Methods: Free amino acid levels were quantified in rd1 and wild-type retinas using an amino acid analyzer selecting times corresponding to early, intermediate, and terminal phases of rod photoreceptor degeneration. Reverse transcription-polymerase chain reaction (RT-PCR) was used to compare the mRNA expression levels of the glial L-glutamate/L-aspartate transporter GLAST, glutamine synthetase (GS), and vimentin, a marker for retinal glia, between rd1 and wild-type mouse retinas. 6-cyano-7-nitroquinoxaline-2,3-dione (CNQX), an antagonist of both AMPA and kainate subtypes of ionotropic glutamate receptors, was then daily administered from postnatal day 3 (PN3) to PN21 to rd1 mice while control rd1 mice received only physiological saline solution (7 per treatment).
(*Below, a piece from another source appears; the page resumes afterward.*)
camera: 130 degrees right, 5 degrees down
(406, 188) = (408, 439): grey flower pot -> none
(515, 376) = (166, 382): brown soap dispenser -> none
At PN22, the respective numbers of surviving rods in CNQX- and saline-treated mice were estimated using an unbiased stereological approach.
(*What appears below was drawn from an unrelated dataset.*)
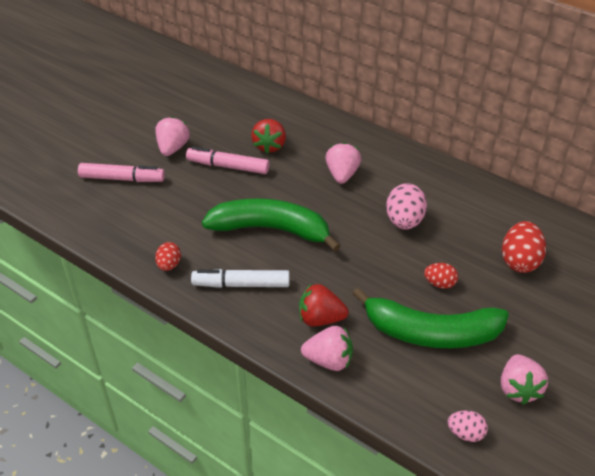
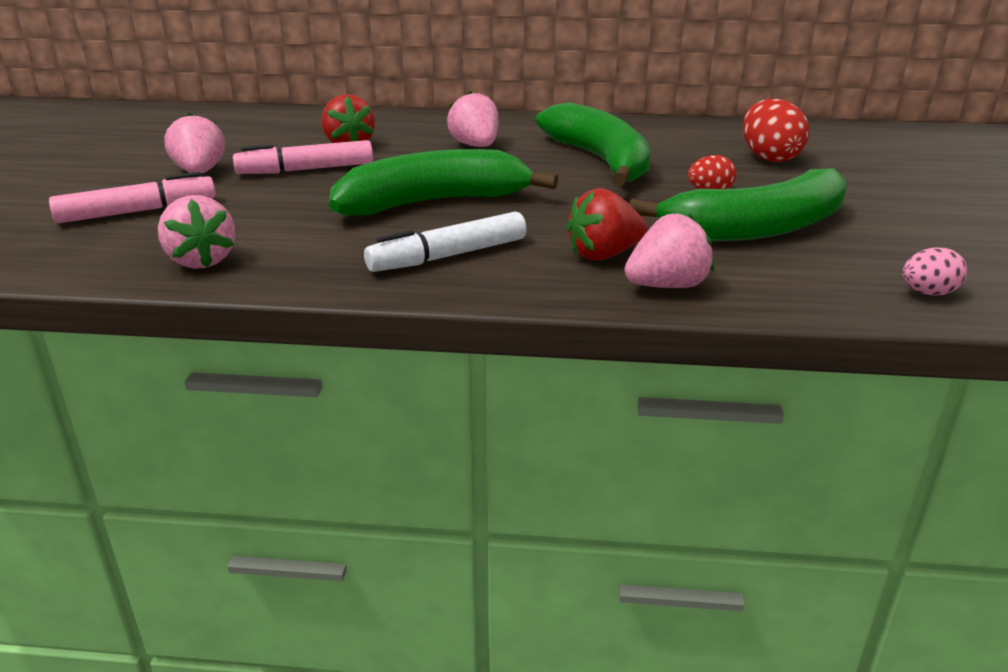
camera: 30 degrees left, 15 degrees down
(169, 265) = (307, 267): red egg -> none
(404, 221) = (600, 161): pink egg -> green banana
(518, 389) = (921, 241): pink strawberry -> pink strawberry (201, 260)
Results: Gradual increases in free glutamate and glutamine levels were observed during photoreceptor degeneration in rd1 retinas and were associated with increases in GLAST and GS expression levels. Administration of CNQX induced a statistically significant morphological rescue of rods (>25%, p<0.05).
Conclusions: Our data demonstrated that, in the rd1 mouse retina, photoreceptor degeneration was associated with excessive free glutamate levels and with an upregulation of glutamate turnover (i.e., increases in GLAST, GS, and free glutamine levels). This may indicate that excessive glutamate levels further contribute to rod cell degeneration, thus implying the occurrence of non-cell autonomous mechanisms in the degenerative process in the rd1 retina.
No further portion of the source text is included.